The shuffle Hash Join strategy requires both relations of the join to be shuffled so that the rows with the same join keys from both side relations are placed in the same executor. A hashedRelation is created for the smaller relation and is used as the BuildTable of the join. The larger relation is used as the StreamTable.

Shuffle Sort Merge Join

If the condition for selecting Shuffle Hash Join strategy is not met or the Shuffle Sort Merge strategy is configured as preferred, the selection flow moves on to exam whether the condition for using Shuffle Sort Merge strategy is met. To use the sort-based join algorithm, the join keys have to be orderable.

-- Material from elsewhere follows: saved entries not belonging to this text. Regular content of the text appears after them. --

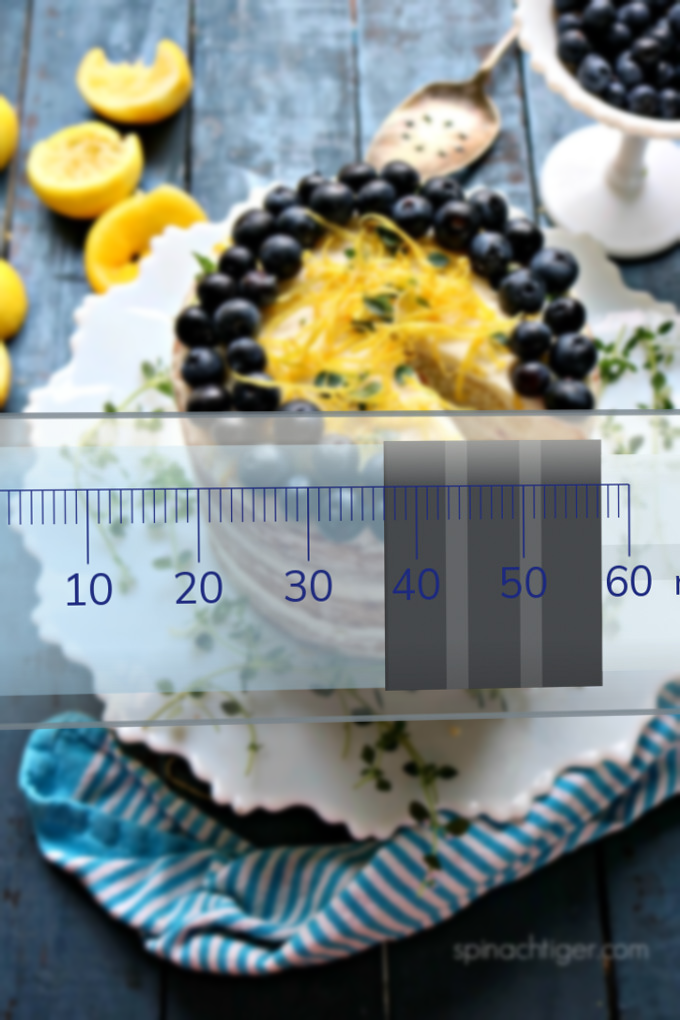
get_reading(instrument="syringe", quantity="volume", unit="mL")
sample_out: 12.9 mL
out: 37 mL
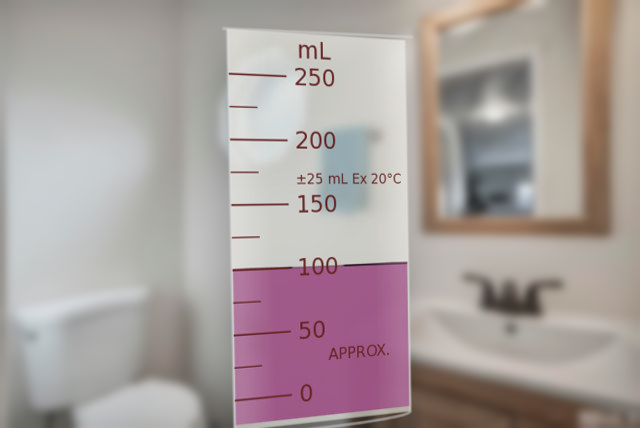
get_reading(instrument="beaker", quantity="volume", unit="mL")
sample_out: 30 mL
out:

Unlike the hash-based sorting algorithms which require loading the whole one side of join relations into memory, the Shuffle Sort Merge Join strategy does not need any join relations to fit into the memory, so there is no size limit for the join relations. Although the sort-based join algorithm is normally not as fast as the hash-based join, it normally performs better than the nested loop join algorithms. Therefore, the Shuffle Sort Merge Join takes the middle position for both the performance and flexibility considerations.

The Shuffle Sort Merge Join strategy also requires both relations of the join to be shuffled so that the rows with the same join keys from both side relations are placed in the same executor. In addition, each partition needs to be sorted by the join key in the same ascending order.

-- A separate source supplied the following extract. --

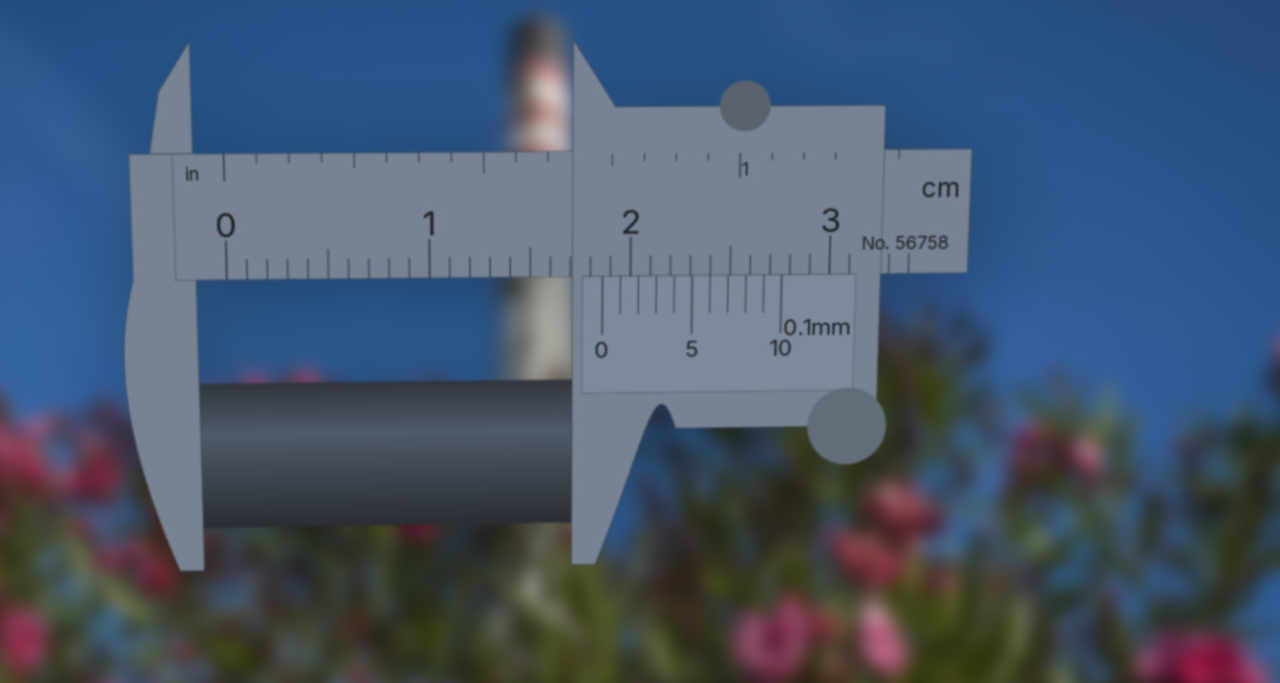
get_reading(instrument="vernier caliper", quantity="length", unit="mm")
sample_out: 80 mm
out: 18.6 mm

Either of the two join relations can be used as StreamTable or BuildTable. When a relation is used as the StreamTable of the join, it is iterated row by row in order. For each StreamTable row, the BuildTable is searched row by row in order as well to find the row with the same join key as the StreamTable row. As both the StreamTable and BuildTable are sorted by the join keys, when the join process moves to the next StreamTable row, the search of the BuildTable does not have to restart from the first BuildTable row, but instead, it just needs to continue from the BuildTable row matched with the last StreamTable row.

Cartesian Product Join

If the condition for selecting Shuffle Sort Merge strategy is not met and the JoinType of the join is InnerLike, Cartesian Product Join is selected. This normally happens for a Join query with no join condition defined. At the core, the Cartesian Product Join is to calculate the product of the two join relations. As you can imagine, the performance of Cartesian Product Join could get really bad for large relations, so this type of join should be avoided.

Broadcast Nested Loop Join

When the conditions for selecting all of the other four join strategies are not met, the Broadcast Nested Loop Join strategy is selected. The join process of this strategy involves a nested loop of the StreamTable and the BuildTable.

The performance of this strategy can get really bad. An optimisation made to this strategy is to broadcast the relation when it is small enough for broadcasting.

Non Equi-Join

If the join to plan is not an Equi-Join, the selection flow works as the following portion of the decision tree shows.

There are only two Join strategies supporting Non Equi-Join type, the Cartesian Product Join and the Broadcast Nested Loop Join.

If a Join Hint is specified in the join query, select the corresponding Join strategy according to the Join Hint. Otherwise, if one or both sides of relations are small enough to broadcast, select the Broadcast Nested Loop Join strategy and broadcast the smaller relation. If no relation is small enough to broadcast, check whether the JointType is InnerLike or not. If so, select the Cartesian Product Join strategy. Otherwise, fall back to the There are only two Join strategies supporting Non Equi-Join type, the Cartesian Product Join and the Broadcast Nested Loop Join strategy as the final solution.